WHAT YOU WILL DO |
1/ Using the text on the memory storage system below, answer these questions:
(a) In the preferred embodiment, what kind of cells are the destructive read memory storage elements?
(b) How many registers per data I/O does the line buffer structure include?
(c) How many DRAM cache banks does the cache include, and how many wordlines does each have?
2/ Translate this sentence from the text on the memory storage system below into French: "A buffer tag is associated with the line buffer structure, and a cache tag is associated with the cache."
3/ Proceed with the text on the memory storage system below, starting right after its final sentence.

TEXT UNDER STUDY |
The above discussed and other drawbacks and deficiencies of the prior art are overcome or alleviated by a memory storage system. In an exemplary embodiment, the memory storage system includes a plurality of memory storage banks and a cache in communication therewith. Both the plurality of memory storage banks and the cache further include destructive read memory storage elements.
In a preferred embodiment, the destructive read memory storage elements are dynamic random access memory (DRAM) storage cells. In addition, the system further includes a line buffer structure in communication with the plurality of memory storage banks and the cache. A buffer tag is associated with the line buffer structure, and a cache tag is associated with the cache. The line buffer structure includes a pair of register arrays, each capable of storing a full page of wordline data, as in a DRAM array. In other words, the line buffer structure includes two registers per data I/O.
The plurality of memory storage banks further comprises a number, n, of DRAM storage banks each having a number, m, of wordlines associated therewith. The cache further includes a pair of DRAM cache banks, each having the same number, m, of wordlines associated therewith. Furthermore, each buffer is capable of storing a data page therein, the data page including data bits destructively read from a selected wordline of a selected DRAM storage bank, or a selected wordline of a selected DRAM cache bank. Data originally contained within one of the DRAM storage banks may be stored in one of the DRAM cache banks. Any data contained in the pair of DRAM cache banks that is originally associated with the DRAM storage banks is stored therein through a direct mapping scheme, wherein data associated with a given wordline address within one the DRAM storage banks is stored within that wordline address within one of the DRAM cache banks.

DATASET |
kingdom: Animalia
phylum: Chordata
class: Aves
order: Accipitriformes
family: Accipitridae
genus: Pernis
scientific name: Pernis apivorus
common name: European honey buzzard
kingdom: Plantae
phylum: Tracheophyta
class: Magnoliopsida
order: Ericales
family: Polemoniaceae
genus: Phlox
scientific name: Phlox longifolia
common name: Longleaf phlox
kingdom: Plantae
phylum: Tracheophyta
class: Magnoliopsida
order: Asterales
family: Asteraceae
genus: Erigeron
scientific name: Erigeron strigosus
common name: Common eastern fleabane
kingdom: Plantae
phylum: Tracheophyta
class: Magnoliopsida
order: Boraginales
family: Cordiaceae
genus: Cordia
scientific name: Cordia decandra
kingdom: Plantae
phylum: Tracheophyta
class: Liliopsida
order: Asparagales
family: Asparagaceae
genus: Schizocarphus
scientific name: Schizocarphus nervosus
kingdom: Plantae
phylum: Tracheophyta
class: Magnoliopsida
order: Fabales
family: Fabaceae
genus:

YOUR RESPONSES |
1/
(a) They are dynamic random access memory (DRAM) storage cells.
(b) It includes two registers per data I/O.
(c) The cache includes a pair of DRAM cache banks, each with the same number, m, of wordlines.

2/ Une étiquette de tampon est associée à la structure de tampon de ligne, et une étiquette de cache est associée au cache.

3/
In another aspect, a method for controlling the movement of data within a dynamic random access memory (DRAM) system has a number, n, of DRAM storage banks, a line buffer structure and a cache. In an exemplary embodiment, the method includes defining a set of allowable states for valid data to exist within the storage banks, the buffer structure, and the cache. The DRAM system is initialized prior to a first random access request for data stored within the DRAM storage banks, wherein the initializing conforms to the defined set of allowable states. Following the first random access request for data, and following any subsequent random access request for data thereafter, the requested data is made available in the buffer structure, and the set of allowable states is upheld.